• Text:
Mr. Paley, the present Archdeacon of Carlisle, in his "Principles of Moral and Political Philosophy," having, with much clearness of argument, shown the duty of submission to civil government to be founded neither on an indefeasible jus divinum, nor on compact, but on expediency, lays down this rational position: "Irregularity in the first foundation of a state, or subsequent violence, fraud, or injustice, in getting possession of the supreme power, are not sufficient reasons for resistance, after the government is once peaceably settled. No subject of the British empire conceives himself engaged to vindicate the justice of the Norman claim or conquest, or apprehends that his duty in any manner depends upon that controversy. So likewise, if the house of Lancaster, or even the posterity of Cromwell, had been at this day seated upon the throne of England, we should have been as little concerned to inquire how the founder of the family came there." 2

In conformity with this doctrine, I myself, though fully persuaded that the house of Stuart had originally no right to the crown of Scotland, for that Baliol, and not Bruce, was the lawful heir, should yet have thought it

very culpable to have rebelled, on that account, against Charles the First, or even a prince of that house much nearer the time, in order to assert the claim of the posterity of Baliol.

Some records:
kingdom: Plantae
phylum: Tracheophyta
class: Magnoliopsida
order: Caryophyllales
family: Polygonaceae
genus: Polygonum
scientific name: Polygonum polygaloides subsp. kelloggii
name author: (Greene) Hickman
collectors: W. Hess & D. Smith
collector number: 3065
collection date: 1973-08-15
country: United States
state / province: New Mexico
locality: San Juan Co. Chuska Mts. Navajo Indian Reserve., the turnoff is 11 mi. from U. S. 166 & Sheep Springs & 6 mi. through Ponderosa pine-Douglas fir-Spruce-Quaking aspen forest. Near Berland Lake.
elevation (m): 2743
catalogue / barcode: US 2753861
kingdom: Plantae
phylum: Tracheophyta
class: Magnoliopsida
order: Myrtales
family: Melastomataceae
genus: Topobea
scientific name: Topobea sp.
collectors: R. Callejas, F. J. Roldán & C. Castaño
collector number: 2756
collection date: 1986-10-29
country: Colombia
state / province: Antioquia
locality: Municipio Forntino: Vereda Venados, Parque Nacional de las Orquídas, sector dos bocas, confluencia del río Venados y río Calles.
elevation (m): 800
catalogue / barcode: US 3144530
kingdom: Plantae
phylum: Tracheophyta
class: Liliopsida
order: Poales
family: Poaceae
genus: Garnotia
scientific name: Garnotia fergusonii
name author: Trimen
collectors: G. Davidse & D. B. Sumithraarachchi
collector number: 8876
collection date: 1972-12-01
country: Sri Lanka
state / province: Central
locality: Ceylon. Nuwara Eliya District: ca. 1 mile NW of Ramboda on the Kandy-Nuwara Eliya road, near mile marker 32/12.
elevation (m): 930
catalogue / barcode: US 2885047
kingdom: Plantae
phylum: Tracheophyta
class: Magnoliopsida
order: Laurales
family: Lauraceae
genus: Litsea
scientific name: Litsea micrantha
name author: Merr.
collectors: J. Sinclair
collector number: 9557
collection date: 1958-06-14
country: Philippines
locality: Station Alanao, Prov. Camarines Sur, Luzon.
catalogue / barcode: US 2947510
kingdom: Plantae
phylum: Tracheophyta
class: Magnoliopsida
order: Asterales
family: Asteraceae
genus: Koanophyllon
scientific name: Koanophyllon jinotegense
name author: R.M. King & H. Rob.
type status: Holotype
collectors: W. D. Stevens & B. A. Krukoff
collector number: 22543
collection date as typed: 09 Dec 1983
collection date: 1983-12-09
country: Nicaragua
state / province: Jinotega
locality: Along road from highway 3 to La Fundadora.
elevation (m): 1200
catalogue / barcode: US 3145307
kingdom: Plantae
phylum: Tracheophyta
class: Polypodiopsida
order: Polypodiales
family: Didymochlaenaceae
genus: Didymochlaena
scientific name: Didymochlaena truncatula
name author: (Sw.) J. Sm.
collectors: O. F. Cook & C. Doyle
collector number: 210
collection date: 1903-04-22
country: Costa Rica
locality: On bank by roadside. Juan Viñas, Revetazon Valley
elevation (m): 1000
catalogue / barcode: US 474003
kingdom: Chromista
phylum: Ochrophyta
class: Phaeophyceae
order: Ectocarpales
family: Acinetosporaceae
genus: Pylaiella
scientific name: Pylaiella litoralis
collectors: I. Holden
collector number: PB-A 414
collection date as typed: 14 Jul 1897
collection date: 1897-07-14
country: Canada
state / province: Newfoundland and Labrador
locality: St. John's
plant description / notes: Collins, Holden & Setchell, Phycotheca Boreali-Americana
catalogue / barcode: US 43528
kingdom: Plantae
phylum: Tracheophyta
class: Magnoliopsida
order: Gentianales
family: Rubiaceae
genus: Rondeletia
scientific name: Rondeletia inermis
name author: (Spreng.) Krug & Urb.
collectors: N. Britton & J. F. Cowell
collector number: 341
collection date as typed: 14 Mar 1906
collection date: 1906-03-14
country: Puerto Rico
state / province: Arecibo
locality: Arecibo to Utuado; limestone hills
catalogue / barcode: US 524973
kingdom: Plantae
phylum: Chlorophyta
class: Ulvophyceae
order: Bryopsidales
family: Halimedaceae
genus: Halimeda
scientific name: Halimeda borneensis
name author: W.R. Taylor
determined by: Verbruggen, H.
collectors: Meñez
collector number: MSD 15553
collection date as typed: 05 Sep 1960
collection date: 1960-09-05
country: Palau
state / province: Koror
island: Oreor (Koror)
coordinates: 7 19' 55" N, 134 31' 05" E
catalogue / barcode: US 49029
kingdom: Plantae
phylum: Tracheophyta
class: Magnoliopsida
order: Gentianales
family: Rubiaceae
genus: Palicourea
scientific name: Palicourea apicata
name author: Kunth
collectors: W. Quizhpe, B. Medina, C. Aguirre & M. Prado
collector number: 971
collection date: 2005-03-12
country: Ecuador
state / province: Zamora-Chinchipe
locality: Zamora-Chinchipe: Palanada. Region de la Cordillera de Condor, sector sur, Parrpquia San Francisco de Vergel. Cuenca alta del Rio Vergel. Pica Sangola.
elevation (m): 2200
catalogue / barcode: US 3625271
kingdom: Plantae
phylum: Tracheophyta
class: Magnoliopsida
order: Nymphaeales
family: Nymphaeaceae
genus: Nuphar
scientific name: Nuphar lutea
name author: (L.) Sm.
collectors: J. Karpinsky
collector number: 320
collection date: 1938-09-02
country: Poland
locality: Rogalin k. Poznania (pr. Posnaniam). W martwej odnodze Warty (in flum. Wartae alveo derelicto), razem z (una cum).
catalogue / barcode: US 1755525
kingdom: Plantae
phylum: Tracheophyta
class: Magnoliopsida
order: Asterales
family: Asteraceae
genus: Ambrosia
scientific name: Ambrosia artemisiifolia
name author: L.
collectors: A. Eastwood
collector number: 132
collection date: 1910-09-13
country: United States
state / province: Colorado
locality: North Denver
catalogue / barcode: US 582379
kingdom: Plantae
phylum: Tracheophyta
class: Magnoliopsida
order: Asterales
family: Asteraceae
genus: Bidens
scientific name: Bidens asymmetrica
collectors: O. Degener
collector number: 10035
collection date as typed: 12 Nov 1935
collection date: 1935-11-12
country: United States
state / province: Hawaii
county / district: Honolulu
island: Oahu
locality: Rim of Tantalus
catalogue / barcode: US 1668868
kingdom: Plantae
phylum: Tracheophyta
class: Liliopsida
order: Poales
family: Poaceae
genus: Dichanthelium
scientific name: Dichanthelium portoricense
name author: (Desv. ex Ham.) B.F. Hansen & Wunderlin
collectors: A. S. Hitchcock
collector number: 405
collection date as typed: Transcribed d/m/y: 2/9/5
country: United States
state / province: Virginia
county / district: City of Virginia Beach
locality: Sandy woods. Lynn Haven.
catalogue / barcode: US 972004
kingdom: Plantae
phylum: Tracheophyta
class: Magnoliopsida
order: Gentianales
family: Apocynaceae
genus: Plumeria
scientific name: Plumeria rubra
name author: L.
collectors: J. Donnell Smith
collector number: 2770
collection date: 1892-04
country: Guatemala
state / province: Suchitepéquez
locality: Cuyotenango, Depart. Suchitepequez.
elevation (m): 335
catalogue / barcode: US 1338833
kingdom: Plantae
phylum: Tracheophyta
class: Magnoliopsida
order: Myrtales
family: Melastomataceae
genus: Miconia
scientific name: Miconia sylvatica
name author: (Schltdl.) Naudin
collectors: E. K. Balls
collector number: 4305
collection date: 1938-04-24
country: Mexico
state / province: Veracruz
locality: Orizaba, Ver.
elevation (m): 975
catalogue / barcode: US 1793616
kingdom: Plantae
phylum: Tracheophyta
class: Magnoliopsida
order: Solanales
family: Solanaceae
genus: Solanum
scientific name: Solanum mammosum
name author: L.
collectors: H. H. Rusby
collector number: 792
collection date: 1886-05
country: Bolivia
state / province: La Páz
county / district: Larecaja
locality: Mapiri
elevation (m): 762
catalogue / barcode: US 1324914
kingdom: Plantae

• Problem to work on: From the passage above on submission to civil government, quote the words starting with "very culpable to" and going on through "posterity of Baliol.".

• Output for this exercise:
very culpable to have rebelled, on that account, against Charles the First, or even a prince of that house much nearer the time, in order to assert the claim of the posterity of Baliol.